__PROBLEM REQUIREMENTS__: Nothing but the lines from the first line of the records through the line with "text-align: right ->" should be output, exactly as written and free of pictures.

::::::

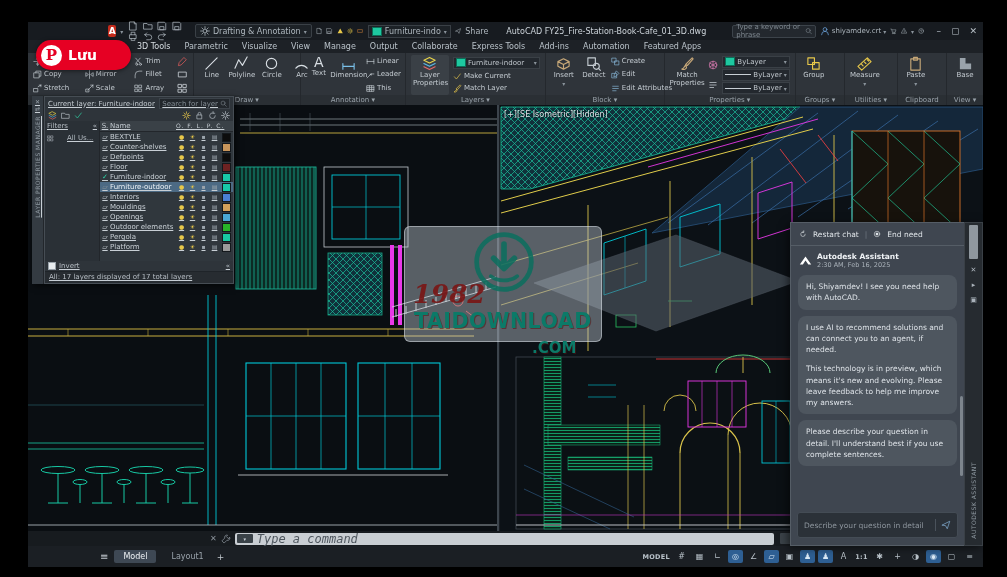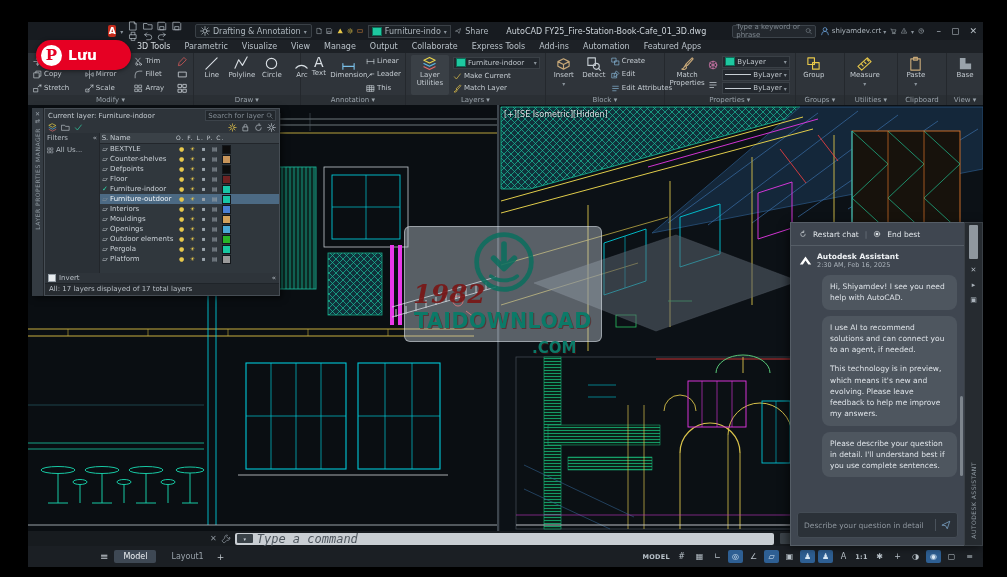"Layer Utilities" span { text: Utilities -> Properties }
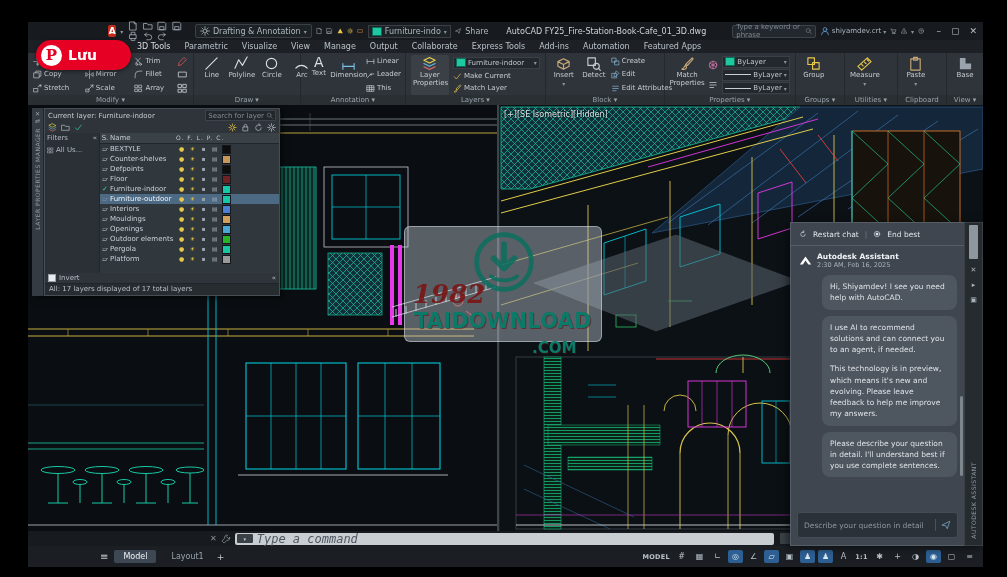"Current layer: Furniture-indoor" #layer-palette { text-decoration: none -> underline; top: 86px -> 74px; width: 248px -> 202px }
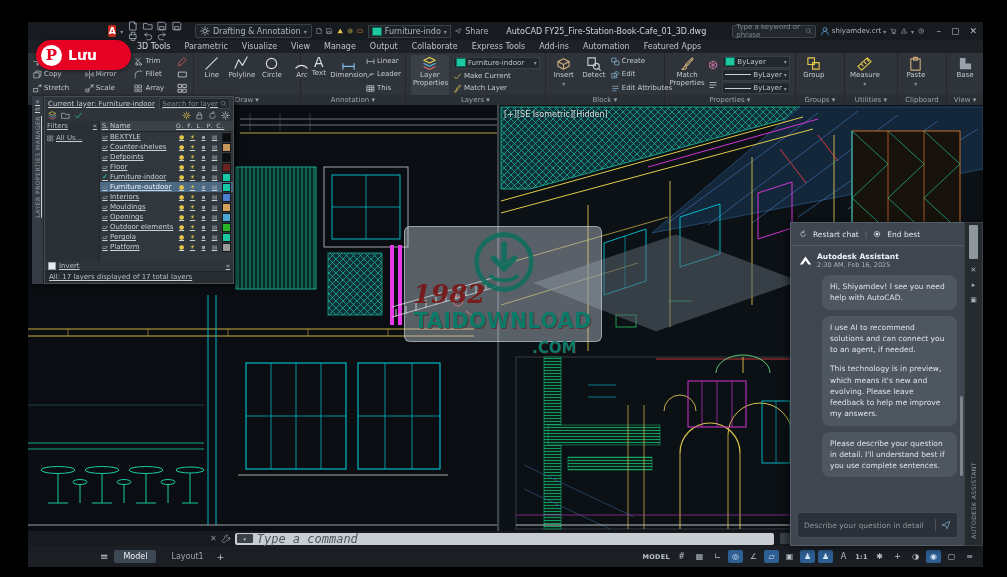"All Us..." div { gap: 2px -> 13px }
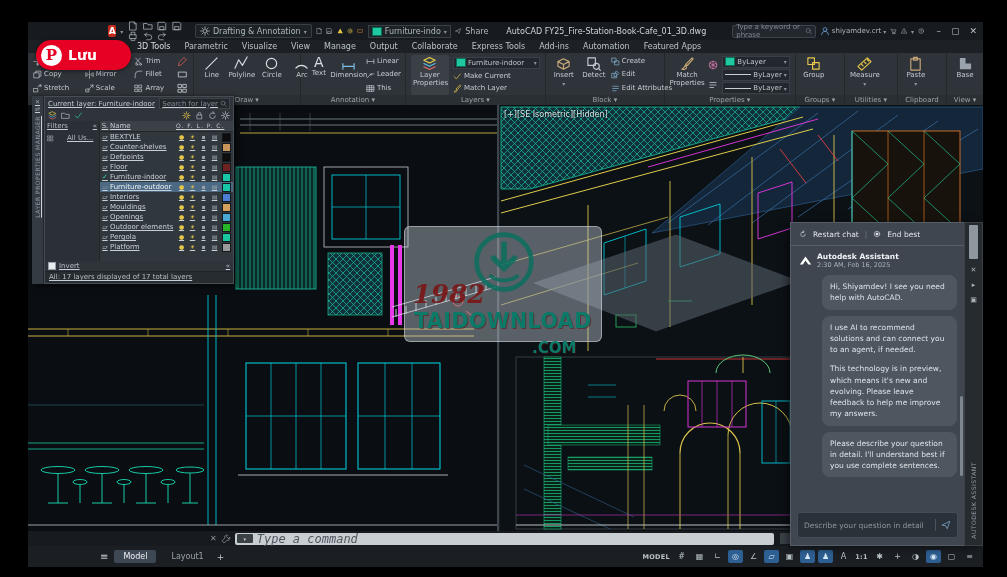"End best" span { text: best -> need }
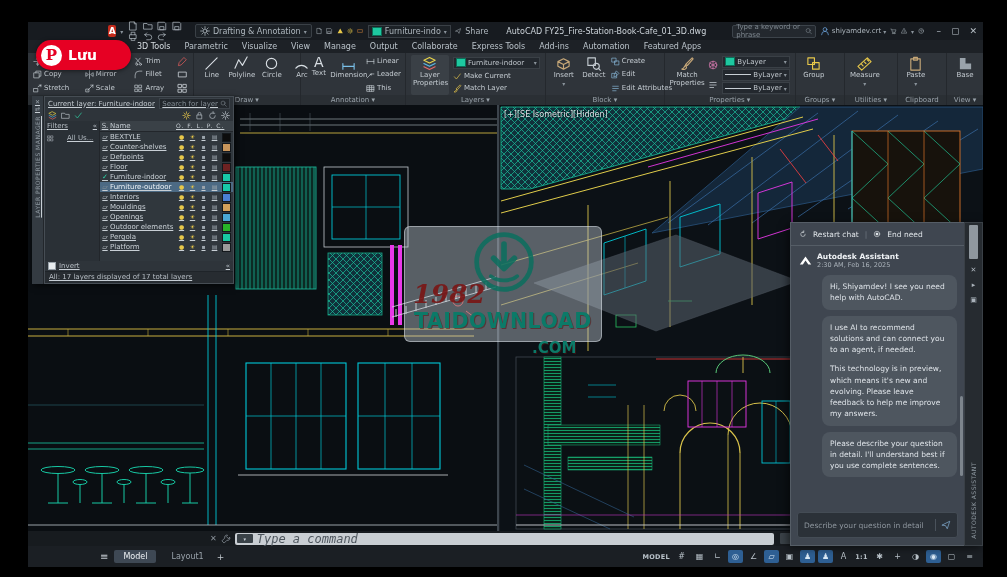"Hi, Shiyamdev! I see you" .bubble { margin-left: 24px -> none }
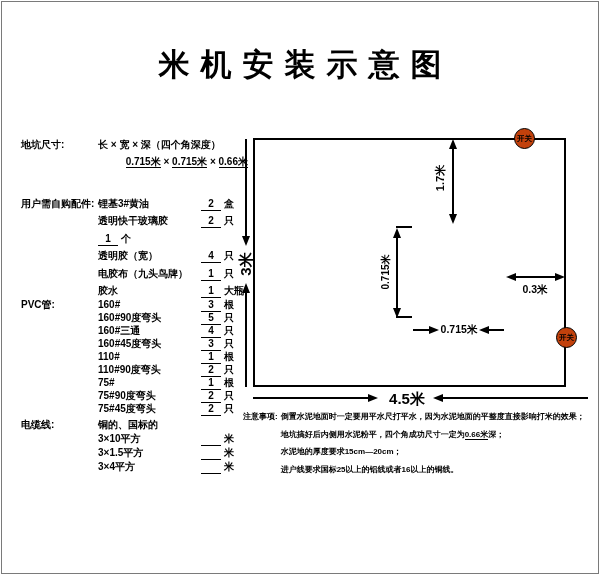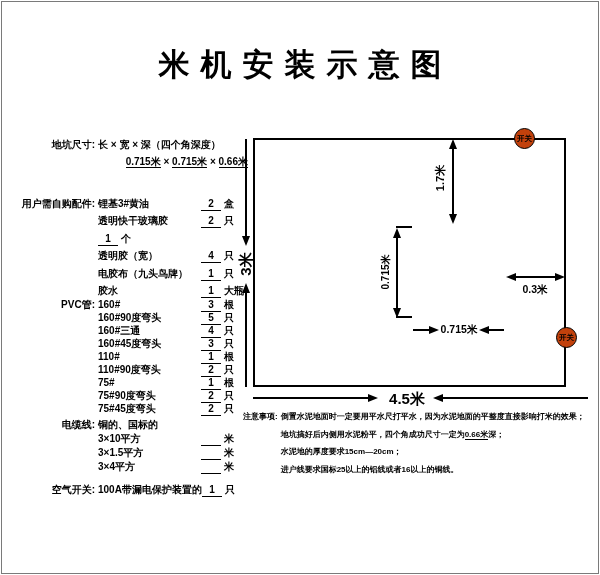"地坑尺寸:" .sec-label { text-align: right -> left }
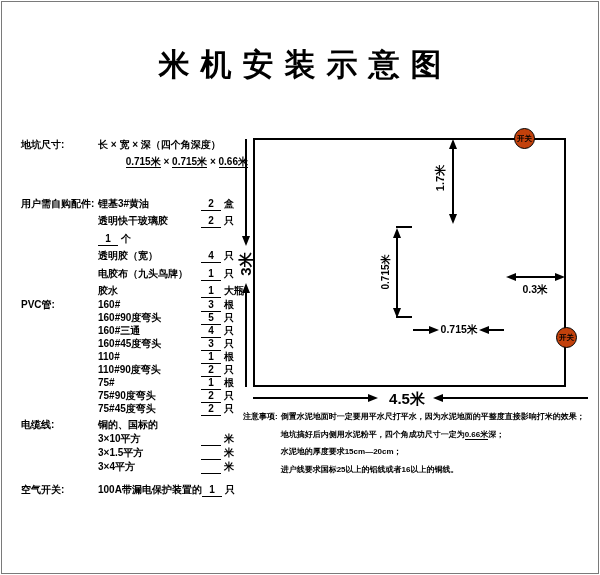"空气开关:" div.sec { html: <div> <div>空气开关:</div> <div> <div><span>100A带漏电保护装置的</span><span>1</span><span>只</span></div> </div> </div> -> none }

::::::

__EXERCISE RESULT__:
"Layer Utilities" span { text: Utilities -> Properties }
"Current layer: Furniture-indoor" #layer-palette { text-decoration: none -> underline; top: 86px -> 74px; width: 248px -> 202px }
"All Us..." div { gap: 2px -> 13px }
"End best" span { text: best -> need }
"Hi, Shiyamdev! I see you" .bubble { margin-left: 24px -> none }
"地坑尺寸:" .sec-label { text-align: right -> left }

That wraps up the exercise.